An avid volunteer when she was a student at St. Vincent-St. Mary High School in Akron, Steer continued to serve the community throughout her time at UA, ensuring that real people, rather than abstract strategies and theories, remained at the center of her work.  

She was, for example, the founder and inaugural president of UA’s Amnesty International chapter. She provided English-language and civics education to local African, Middle Eastern and Asian refugees through Asian Services in Action Inc. She also tutored students in the Summit County Juvenile Court, and helped adult learners prepare for the GED exam through Project Learn of Summit County, from which she received an Outstanding Volunteer Award. 

In addition to its Distinguished Scholar Award, the WHC, in recognition of Steer’s extraordinary leadership and service, presented her the Hunter’s Award of Distinction for Outstanding Commitment to Public Service.

Travel expands perspective

With the funds from the Hunter Award, Steer traveled to the Greek island of Lesvos, where she volunteered with the nongovernmental organizations Becky’s Bathhouse and Doctors Without Borders to provide sanitary and medical aid, including scabies treatment, to men, women and children in the overcrowded Mória Refugee Camp. 

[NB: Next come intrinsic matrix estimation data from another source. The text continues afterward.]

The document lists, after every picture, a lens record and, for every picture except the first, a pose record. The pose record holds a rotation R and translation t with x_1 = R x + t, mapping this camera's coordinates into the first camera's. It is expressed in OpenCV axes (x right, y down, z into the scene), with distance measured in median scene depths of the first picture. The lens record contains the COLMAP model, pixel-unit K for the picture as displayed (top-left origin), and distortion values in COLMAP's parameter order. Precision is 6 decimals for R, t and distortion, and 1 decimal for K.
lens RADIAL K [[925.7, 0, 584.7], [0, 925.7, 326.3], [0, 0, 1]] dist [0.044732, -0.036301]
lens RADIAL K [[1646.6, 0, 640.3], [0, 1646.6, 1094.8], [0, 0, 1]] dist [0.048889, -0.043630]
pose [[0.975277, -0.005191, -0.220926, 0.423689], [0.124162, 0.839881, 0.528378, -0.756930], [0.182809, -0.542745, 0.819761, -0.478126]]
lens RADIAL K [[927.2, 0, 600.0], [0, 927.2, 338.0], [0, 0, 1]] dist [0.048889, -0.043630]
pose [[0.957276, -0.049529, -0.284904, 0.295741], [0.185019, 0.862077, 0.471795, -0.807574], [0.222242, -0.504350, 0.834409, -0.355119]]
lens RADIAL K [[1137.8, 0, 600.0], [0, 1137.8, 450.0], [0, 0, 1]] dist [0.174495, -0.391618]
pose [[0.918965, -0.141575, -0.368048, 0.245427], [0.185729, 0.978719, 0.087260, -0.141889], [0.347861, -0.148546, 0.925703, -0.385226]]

“It was one of the most powerful experiences for me,” she said. “Immigrants and refugees are some of the strongest, most resilient, awe-inspiring groups of people I’ve ever had the pleasure to work with.”

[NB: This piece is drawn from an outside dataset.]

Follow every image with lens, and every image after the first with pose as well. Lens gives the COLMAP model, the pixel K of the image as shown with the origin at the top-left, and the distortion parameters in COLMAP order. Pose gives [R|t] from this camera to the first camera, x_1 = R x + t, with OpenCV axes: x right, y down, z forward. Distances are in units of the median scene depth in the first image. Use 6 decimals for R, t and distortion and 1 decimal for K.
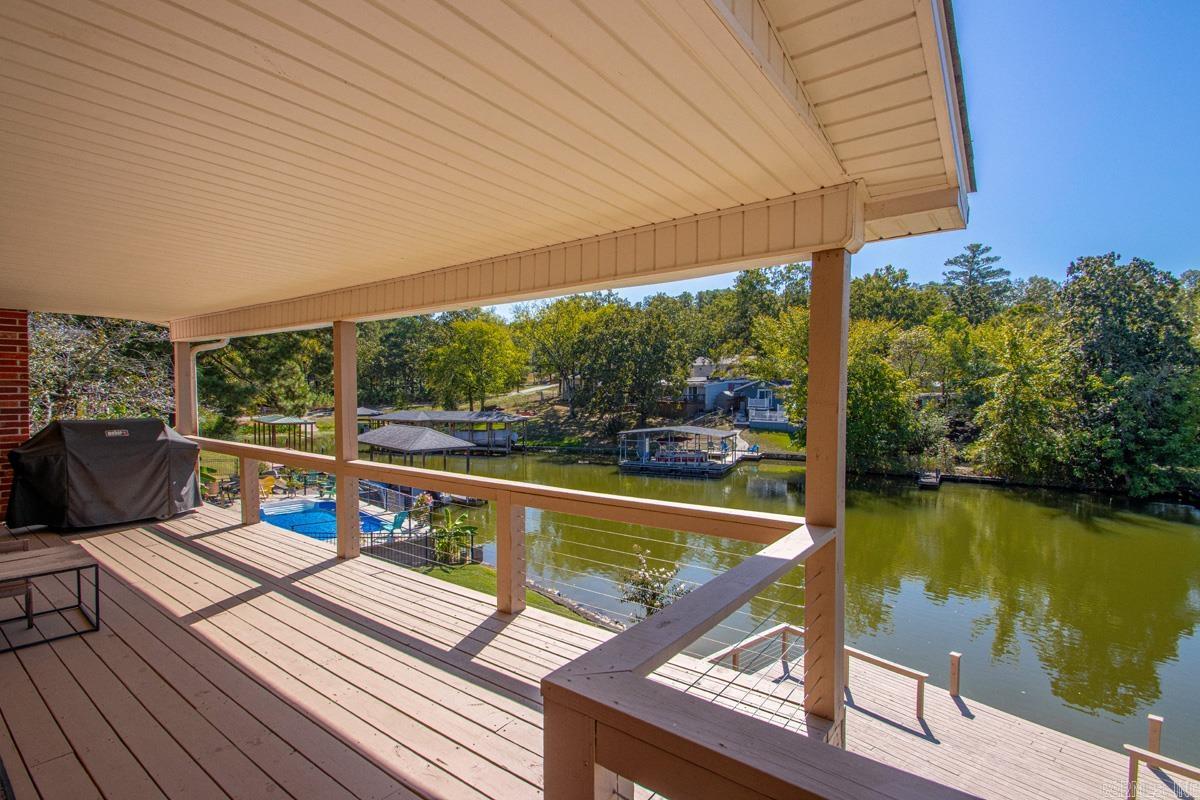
lens RADIAL K [[589.3, 0, 600.0], [0, 589.3, 400.0], [0, 0, 1]] dist [0.036439, -0.044922]
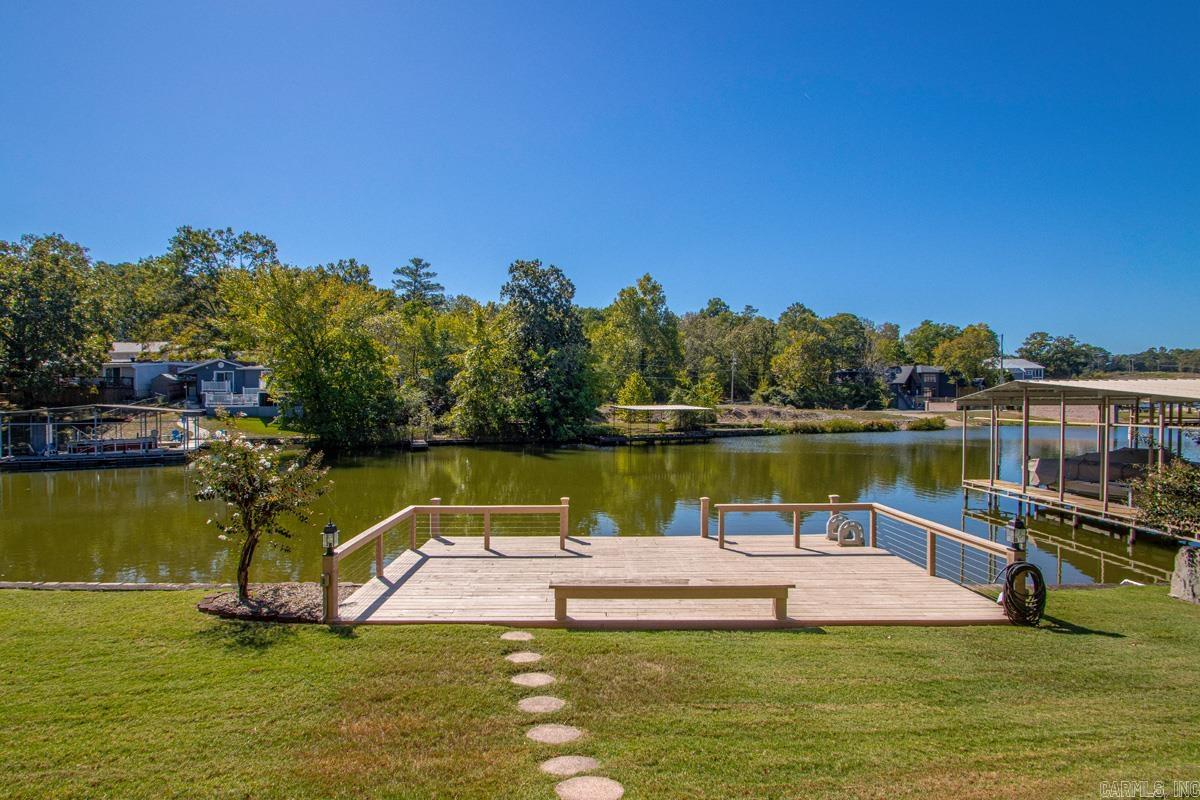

At the London School of Economics, Steer continued to aid and protect the vulnerable, working with a counter human trafficking charity in London. Currently, she is involved with #NatSecGirlSquad and the Nuclear Fusion Project, both of which are focused on national security and defense.

Far from an “ambivalent spectator,” Steer has proven herself a passionate player on the domestic and international stage. Now, she is poised to take a lead role in improving international relations, and in preventing the conflicts that topple embassies and threaten the lives of diplomats, migrants and civilians alike.

“In the long term, I aim to apply my curiosity and the ideas that PPE generated to enhance intercultural communication, facilitate discussion and help craft solutions to counter emerging threats to international and human security,” she said. “I am confident that I will draw from the lessons I learned at UA; and, undoubtedly, the faculty and staff will continue to play an invaluable role in the lives of countless other students.”